Exercise aim = Would you quote every item below word for word, line by line?

Dataset entries:
┌──

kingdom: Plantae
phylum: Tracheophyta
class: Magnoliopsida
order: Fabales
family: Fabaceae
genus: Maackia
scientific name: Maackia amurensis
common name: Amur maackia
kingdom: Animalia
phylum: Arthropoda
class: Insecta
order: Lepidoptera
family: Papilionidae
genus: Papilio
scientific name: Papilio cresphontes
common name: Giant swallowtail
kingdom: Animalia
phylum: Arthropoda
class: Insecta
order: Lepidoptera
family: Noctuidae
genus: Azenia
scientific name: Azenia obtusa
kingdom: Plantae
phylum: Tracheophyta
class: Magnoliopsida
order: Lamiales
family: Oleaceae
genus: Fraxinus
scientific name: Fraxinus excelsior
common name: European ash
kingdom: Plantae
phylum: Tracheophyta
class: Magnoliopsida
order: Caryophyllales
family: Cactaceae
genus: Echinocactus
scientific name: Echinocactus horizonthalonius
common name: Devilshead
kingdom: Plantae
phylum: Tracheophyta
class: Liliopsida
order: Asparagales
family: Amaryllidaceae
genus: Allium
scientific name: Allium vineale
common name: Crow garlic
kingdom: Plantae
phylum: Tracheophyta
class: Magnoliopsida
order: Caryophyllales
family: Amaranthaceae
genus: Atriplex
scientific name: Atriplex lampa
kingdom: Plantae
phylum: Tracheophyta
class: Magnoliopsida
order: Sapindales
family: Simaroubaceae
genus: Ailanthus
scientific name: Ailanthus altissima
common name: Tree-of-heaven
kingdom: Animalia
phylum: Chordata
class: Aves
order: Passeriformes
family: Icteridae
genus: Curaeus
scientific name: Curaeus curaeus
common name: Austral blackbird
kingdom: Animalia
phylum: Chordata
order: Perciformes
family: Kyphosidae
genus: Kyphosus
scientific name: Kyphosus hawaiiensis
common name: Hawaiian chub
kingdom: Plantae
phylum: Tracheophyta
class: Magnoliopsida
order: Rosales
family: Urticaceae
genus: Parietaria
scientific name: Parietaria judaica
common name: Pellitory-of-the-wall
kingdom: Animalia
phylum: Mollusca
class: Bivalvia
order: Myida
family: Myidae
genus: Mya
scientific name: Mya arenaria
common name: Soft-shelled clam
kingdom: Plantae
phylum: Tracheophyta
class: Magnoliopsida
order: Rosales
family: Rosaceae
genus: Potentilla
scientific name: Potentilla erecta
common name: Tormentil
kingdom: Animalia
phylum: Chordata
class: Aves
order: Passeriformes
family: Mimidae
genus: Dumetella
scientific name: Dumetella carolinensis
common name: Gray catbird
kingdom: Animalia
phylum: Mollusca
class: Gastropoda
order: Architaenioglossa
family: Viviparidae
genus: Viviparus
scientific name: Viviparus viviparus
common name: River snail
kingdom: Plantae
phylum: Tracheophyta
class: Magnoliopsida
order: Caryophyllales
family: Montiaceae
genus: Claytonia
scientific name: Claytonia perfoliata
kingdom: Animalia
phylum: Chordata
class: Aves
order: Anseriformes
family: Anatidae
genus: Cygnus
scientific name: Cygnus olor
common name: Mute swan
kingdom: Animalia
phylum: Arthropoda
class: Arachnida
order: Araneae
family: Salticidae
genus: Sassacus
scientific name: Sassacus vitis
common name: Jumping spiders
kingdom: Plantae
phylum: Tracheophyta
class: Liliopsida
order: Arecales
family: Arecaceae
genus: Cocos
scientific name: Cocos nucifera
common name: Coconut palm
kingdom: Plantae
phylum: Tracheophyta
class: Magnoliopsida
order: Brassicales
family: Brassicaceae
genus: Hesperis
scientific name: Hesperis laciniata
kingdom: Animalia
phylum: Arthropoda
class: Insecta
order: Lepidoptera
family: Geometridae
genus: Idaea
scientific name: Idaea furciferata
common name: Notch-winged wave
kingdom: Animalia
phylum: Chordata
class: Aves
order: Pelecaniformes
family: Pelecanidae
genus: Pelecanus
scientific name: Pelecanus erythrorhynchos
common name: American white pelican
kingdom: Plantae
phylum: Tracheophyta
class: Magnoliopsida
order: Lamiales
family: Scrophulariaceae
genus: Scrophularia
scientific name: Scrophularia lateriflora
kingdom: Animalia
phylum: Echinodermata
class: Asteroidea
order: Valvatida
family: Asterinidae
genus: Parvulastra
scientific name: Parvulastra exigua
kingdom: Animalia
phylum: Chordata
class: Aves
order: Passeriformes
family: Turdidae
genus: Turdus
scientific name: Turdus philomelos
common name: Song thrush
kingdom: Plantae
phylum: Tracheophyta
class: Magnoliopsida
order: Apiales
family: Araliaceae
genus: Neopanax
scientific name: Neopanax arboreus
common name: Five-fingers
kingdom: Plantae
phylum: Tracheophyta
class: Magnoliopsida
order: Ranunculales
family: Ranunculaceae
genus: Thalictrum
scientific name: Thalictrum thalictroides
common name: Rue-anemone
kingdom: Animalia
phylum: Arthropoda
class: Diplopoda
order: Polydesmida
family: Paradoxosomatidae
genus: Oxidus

└──

Response to this exercise =
kingdom: Plantae
phylum: Tracheophyta
class: Magnoliopsida
order: Fabales
family: Fabaceae
genus: Maackia
scientific name: Maackia amurensis
common name: Amur maackia
kingdom: Animalia
phylum: Arthropoda
class: Insecta
order: Lepidoptera
family: Papilionidae
genus: Papilio
scientific name: Papilio cresphontes
common name: Giant swallowtail
kingdom: Animalia
phylum: Arthropoda
class: Insecta
order: Lepidoptera
family: Noctuidae
genus: Azenia
scientific name: Azenia obtusa
kingdom: Plantae
phylum: Tracheophyta
class: Magnoliopsida
order: Lamiales
family: Oleaceae
genus: Fraxinus
scientific name: Fraxinus excelsior
common name: European ash
kingdom: Plantae
phylum: Tracheophyta
class: Magnoliopsida
order: Caryophyllales
family: Cactaceae
genus: Echinocactus
scientific name: Echinocactus horizonthalonius
common name: Devilshead
kingdom: Plantae
phylum: Tracheophyta
class: Liliopsida
order: Asparagales
family: Amaryllidaceae
genus: Allium
scientific name: Allium vineale
common name: Crow garlic
kingdom: Plantae
phylum: Tracheophyta
class: Magnoliopsida
order: Caryophyllales
family: Amaranthaceae
genus: Atriplex
scientific name: Atriplex lampa
kingdom: Plantae
phylum: Tracheophyta
class: Magnoliopsida
order: Sapindales
family: Simaroubaceae
genus: Ailanthus
scientific name: Ailanthus altissima
common name: Tree-of-heaven
kingdom: Animalia
phylum: Chordata
class: Aves
order: Passeriformes
family: Icteridae
genus: Curaeus
scientific name: Curaeus curaeus
common name: Austral blackbird
kingdom: Animalia
phylum: Chordata
order: Perciformes
family: Kyphosidae
genus: Kyphosus
scientific name: Kyphosus hawaiiensis
common name: Hawaiian chub
kingdom: Plantae
phylum: Tracheophyta
class: Magnoliopsida
order: Rosales
family: Urticaceae
genus: Parietaria
scientific name: Parietaria judaica
common name: Pellitory-of-the-wall
kingdom: Animalia
phylum: Mollusca
class: Bivalvia
order: Myida
family: Myidae
genus: Mya
scientific name: Mya arenaria
common name: Soft-shelled clam
kingdom: Plantae
phylum: Tracheophyta
class: Magnoliopsida
order: Rosales
family: Rosaceae
genus: Potentilla
scientific name: Potentilla erecta
common name: Tormentil
kingdom: Animalia
phylum: Chordata
class: Aves
order: Passeriformes
family: Mimidae
genus: Dumetella
scientific name: Dumetella carolinensis
common name: Gray catbird
kingdom: Animalia
phylum: Mollusca
class: Gastropoda
order: Architaenioglossa
family: Viviparidae
genus: Viviparus
scientific name: Viviparus viviparus
common name: River snail
kingdom: Plantae
phylum: Tracheophyta
class: Magnoliopsida
order: Caryophyllales
family: Montiaceae
genus: Claytonia
scientific name: Claytonia perfoliata
kingdom: Animalia
phylum: Chordata
class: Aves
order: Anseriformes
family: Anatidae
genus: Cygnus
scientific name: Cygnus olor
common name: Mute swan
kingdom: Animalia
phylum: Arthropoda
class: Arachnida
order: Araneae
family: Salticidae
genus: Sassacus
scientific name: Sassacus vitis
common name: Jumping spiders
kingdom: Plantae
phylum: Tracheophyta
class: Liliopsida
order: Arecales
family: Arecaceae
genus: Cocos
scientific name: Cocos nucifera
common name: Coconut palm
kingdom: Plantae
phylum: Tracheophyta
class: Magnoliopsida
order: Brassicales
family: Brassicaceae
genus: Hesperis
scientific name: Hesperis laciniata
kingdom: Animalia
phylum: Arthropoda
class: Insecta
order: Lepidoptera
family: Geometridae
genus: Idaea
scientific name: Idaea furciferata
common name: Notch-winged wave
kingdom: Animalia
phylum: Chordata
class: Aves
order: Pelecaniformes
family: Pelecanidae
genus: Pelecanus
scientific name: Pelecanus erythrorhynchos
common name: American white pelican
kingdom: Plantae
phylum: Tracheophyta
class: Magnoliopsida
order: Lamiales
family: Scrophulariaceae
genus: Scrophularia
scientific name: Scrophularia lateriflora
kingdom: Animalia
phylum: Echinodermata
class: Asteroidea
order: Valvatida
family: Asterinidae
genus: Parvulastra
scientific name: Parvulastra exigua
kingdom: Animalia
phylum: Chordata
class: Aves
order: Passeriformes
family: Turdidae
genus: Turdus
scientific name: Turdus philomelos
common name: Song thrush
kingdom: Plantae
phylum: Tracheophyta
class: Magnoliopsida
order: Apiales
family: Araliaceae
genus: Neopanax
scientific name: Neopanax arboreus
common name: Five-fingers
kingdom: Plantae
phylum: Tracheophyta
class: Magnoliopsida
order: Ranunculales
family: Ranunculaceae
genus: Thalictrum
scientific name: Thalictrum thalictroides
common name: Rue-anemone
kingdom: Animalia
phylum: Arthropoda
class: Diplopoda
order: Polydesmida
family: Paradoxosomatidae
genus: Oxidus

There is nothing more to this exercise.